Established as a parish in 1966 with Fr. Alfonso Caparas (+1988) as its first parish priest, and the first church was a simple structure of wood and concrete, and was renamed to Our Lady of Perpetual Help Parish. The residents selected their new patron after the miraculous 15th century Byzantine icon at the Chiesa di Sant’Alfonso di Liguori all’Esquilino in Rome, to whom many Filipinos are devotees, especially at the National Shrine of Our Mother of Perpetual Help in Baclaran Parañaque City.
From its simple structure, the Our Lady of Perpetual Help Parish had undergone several renovations, since its establishment in 1966. And in 1979, the final design was unveiled. The new church was very modernist design, with a diamond or kite like floor plan and jutting nave that was meant to resemble a perched dove.
The interiors of the Our Lady of Perpetual Help Parish continue the modernist simplicity, of flowing lines that are marked with the use of dark wooden accents. At the altar, the traditional retablo (altarpiece) has been removed in place of a white marble wall that brings focus to the crucifix at the center.
Throughout out the church are hollowed half-circle shaped columns, which serve as niches of the many different saints that the parishioners wish to pray to. This compensates the lack of the retablo and its myriad of icons on display.
At the open aired side halls are the 14 Stations of the Cross, or Via Crusis. Carved out of the narra hardwood (Pterocarpus indicus), these pieces depict 14 stations of the Passion and Death of Jesus Christ, starting with his condemnation to death by Pontius Pilate and ends with his burial in the tomb. The observation of the Via Crusis is held every Lenten Season, during the Visita Iglesia (7 church pilgrimage).
At the south basement of the Our Lady of Perpetual Help Parish are the Mourning Madonna Mortuary Viewing Chapels. This used to the location of the parish offices and the Perpetual Adoration of the Blessed Sacrament Chapel, which was completed in 1986.

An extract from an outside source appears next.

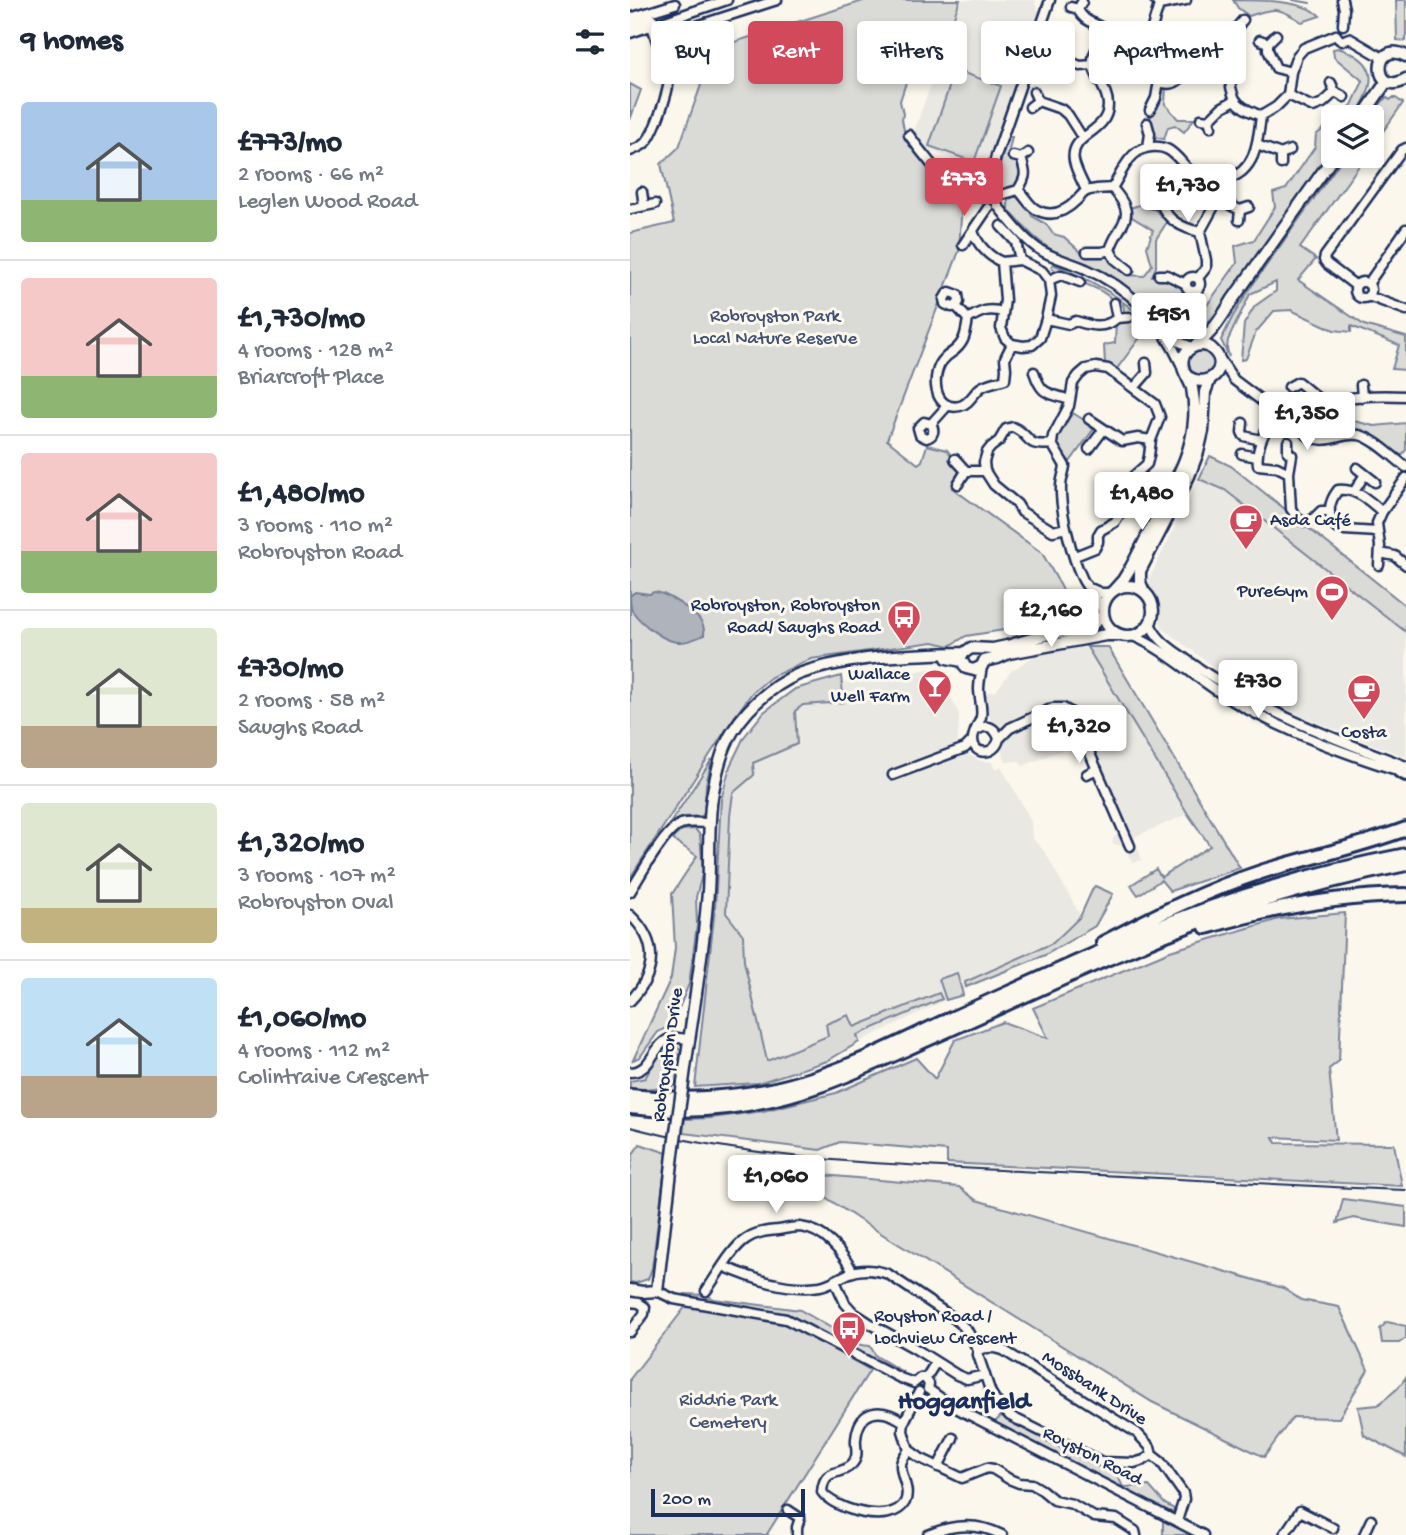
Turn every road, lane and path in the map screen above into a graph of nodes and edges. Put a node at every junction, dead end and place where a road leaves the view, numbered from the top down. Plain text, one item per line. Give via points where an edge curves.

In 1990 the Adoration Chapel was moved to the entrance of the church, and renamed as the Perpetual Eucharistic Adoration Chapel. The chapel was renovated and opened in 2015, with new stained glass windows.
The Our Lady of Perpetual Help Parish does not have any significant collections of artworks, such as the other churches that I have written about. Neither is the name of its architect remembered. However, this church stands as a significant development in modern Philippine architecture.